Twitter: awesome explanation of it’s appeal
By way of Kay Smoljak (on Twitter via Facebook, oddly enough): Clive Thompson on How Twitter Creates a Social Sixth Sense Twitter is the app that everyone loves to hate. Odds are you’ve noticed people — probably much younger than you — manically using Twitter, a tool that lets you post brief updates about your…
By way of Kay Smoljak (on Twitter via Facebook, oddly enough):
Clive Thompson on How Twitter Creates a Social Sixth Sense
Twitter is the app that everyone loves to hate. Odds are you’ve noticed people — probably much younger than you — manically using Twitter, a tool that lets you post brief updates about your everyday thoughts and activities to the Web via browser, cell phone, or IM. The messages are limited to 140 characters, so they lean toward pithy, haiku-like utterances. When I dropped by the main Twitter page, people had posted notes like “Doing lunch and picking up father-in-law from senior center.” Or “Checking out Ghost Whisperer” or simply “Thinking I’m old.” (Most users are between 18 and 27.)
I’m not a convert – but I understand the appeal, as I’ve got the same must-have-friends-updates-addiction but from Facebook.
So why has Twitter been so misunderstood? Because it’s experiential. Scrolling through random Twitter messages can’t explain the appeal. You have to do it — and, more important, do it with friends. (Monitoring the lives of total strangers is fun but doesn’t have the same addictive effect.) Critics sneer at Twitter and Dodgeball as hipster narcissism, but the real appeal of Twitter is almost the inverse of narcissism. It’s practically collectivist — you’re creating a shared understanding larger than yourself.
Mind you, quick-ping media can be a massive time-suck.
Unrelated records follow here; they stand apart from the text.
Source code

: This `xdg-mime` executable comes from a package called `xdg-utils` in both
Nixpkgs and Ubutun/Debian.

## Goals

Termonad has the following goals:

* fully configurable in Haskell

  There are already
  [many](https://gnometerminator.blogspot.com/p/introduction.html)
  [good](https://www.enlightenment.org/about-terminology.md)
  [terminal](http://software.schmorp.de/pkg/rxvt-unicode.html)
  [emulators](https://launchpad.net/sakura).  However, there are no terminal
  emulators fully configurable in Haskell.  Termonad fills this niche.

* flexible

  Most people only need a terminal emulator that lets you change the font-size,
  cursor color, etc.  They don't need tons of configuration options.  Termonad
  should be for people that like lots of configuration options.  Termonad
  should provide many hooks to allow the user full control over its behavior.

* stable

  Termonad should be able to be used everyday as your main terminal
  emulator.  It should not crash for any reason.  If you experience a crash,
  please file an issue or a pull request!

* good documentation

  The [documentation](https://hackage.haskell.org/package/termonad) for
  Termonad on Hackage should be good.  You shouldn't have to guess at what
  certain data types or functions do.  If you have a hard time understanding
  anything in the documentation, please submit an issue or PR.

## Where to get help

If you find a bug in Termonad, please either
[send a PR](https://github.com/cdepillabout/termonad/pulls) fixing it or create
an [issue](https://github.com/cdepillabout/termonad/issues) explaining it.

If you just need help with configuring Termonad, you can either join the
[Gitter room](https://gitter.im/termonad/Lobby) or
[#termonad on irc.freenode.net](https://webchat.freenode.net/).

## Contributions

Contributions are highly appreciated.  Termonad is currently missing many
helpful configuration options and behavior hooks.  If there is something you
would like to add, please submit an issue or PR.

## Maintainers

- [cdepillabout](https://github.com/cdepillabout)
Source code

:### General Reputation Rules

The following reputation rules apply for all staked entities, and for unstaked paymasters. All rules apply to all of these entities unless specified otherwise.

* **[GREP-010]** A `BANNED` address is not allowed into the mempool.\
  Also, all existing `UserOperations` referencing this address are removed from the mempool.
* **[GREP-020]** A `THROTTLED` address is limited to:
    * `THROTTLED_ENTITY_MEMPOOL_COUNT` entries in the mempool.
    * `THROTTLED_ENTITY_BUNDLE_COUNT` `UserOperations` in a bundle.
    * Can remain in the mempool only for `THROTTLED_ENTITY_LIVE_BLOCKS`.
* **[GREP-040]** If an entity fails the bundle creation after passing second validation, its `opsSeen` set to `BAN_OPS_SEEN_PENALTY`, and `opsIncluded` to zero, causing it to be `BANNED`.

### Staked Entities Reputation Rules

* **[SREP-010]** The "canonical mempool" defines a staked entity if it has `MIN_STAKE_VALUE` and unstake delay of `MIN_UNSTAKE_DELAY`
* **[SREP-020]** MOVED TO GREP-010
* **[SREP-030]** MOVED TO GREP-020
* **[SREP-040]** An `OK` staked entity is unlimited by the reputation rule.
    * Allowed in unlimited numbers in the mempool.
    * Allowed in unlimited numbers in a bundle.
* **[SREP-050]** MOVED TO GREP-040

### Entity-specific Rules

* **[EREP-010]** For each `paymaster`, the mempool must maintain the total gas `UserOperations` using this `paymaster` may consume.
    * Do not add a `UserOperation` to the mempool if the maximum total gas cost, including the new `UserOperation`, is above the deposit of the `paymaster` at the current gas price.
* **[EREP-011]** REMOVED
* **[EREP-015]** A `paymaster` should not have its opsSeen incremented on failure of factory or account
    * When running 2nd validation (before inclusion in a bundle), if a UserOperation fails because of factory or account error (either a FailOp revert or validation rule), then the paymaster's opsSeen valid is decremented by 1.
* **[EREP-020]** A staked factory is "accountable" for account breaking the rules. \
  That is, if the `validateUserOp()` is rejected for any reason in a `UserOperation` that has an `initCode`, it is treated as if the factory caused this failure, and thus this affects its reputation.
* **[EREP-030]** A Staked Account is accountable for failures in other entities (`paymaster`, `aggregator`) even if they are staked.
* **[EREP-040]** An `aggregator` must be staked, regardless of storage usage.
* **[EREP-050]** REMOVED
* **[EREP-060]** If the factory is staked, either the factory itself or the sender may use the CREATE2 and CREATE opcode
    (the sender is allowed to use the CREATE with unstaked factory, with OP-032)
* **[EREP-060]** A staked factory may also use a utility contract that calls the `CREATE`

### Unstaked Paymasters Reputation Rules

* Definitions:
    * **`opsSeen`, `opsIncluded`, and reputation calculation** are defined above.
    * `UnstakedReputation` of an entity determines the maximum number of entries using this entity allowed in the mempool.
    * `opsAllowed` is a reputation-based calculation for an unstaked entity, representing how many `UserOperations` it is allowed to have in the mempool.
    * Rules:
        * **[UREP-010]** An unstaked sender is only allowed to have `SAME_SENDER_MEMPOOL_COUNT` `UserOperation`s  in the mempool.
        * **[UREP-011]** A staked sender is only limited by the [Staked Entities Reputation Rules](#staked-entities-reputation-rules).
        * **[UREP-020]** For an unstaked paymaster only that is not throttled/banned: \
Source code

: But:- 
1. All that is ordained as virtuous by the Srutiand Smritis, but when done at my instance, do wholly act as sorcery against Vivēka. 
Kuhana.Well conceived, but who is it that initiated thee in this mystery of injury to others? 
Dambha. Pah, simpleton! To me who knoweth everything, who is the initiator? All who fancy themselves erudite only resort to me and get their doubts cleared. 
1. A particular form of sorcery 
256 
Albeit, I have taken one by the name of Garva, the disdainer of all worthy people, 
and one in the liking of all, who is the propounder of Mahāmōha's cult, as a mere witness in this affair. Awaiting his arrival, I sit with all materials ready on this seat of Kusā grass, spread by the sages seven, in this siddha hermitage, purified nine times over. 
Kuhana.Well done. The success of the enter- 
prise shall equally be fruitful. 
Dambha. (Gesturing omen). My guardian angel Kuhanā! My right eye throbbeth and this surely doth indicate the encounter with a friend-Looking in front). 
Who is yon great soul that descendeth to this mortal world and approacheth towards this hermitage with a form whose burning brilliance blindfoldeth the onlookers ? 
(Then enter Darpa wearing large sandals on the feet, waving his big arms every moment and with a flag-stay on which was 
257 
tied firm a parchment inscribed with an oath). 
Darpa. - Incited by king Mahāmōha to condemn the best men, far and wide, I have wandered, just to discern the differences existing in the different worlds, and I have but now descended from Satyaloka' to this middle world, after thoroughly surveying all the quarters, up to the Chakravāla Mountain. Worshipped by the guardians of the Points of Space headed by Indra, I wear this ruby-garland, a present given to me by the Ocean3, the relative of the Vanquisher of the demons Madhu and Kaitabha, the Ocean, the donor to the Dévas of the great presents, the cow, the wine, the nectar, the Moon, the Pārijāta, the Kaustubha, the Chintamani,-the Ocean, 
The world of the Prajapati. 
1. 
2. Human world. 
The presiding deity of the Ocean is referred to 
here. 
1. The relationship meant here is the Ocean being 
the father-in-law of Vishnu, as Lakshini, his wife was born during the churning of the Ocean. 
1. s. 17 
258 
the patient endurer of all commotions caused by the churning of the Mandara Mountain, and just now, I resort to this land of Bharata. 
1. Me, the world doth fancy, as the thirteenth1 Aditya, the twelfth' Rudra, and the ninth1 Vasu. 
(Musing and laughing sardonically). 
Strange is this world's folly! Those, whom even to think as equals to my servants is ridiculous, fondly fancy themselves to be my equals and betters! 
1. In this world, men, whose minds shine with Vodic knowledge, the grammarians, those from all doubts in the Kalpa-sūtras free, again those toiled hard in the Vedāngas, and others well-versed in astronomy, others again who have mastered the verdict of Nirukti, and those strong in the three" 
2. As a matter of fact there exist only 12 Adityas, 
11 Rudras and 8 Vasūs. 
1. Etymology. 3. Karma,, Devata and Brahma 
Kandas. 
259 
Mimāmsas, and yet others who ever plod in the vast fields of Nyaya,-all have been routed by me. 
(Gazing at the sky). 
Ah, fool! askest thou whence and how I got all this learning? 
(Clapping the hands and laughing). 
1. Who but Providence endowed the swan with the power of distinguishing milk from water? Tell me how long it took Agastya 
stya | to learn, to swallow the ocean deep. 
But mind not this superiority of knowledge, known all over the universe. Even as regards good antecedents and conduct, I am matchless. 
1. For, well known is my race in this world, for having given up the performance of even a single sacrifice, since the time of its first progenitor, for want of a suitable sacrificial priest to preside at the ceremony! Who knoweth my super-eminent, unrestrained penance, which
You also may not want more information pecking at your frayed attention span. And who knows? Twitter’s rabid fans (their numbers are doubling every three weeks) may well abandon it for a shinier new toy. It happened to Friendster.
But here’s my bet: The animating genius behind Twitter will live on in future apps. That tactile sense of your community is simply too much fun, too useful — and it makes the group more than the sum of its parts.
Clive Thompson (Wired) is awesome.
Despite its limitations(e.g. 140 character limit) Twitter still enables a global conversation.
In it’s own way, it’s rather like art.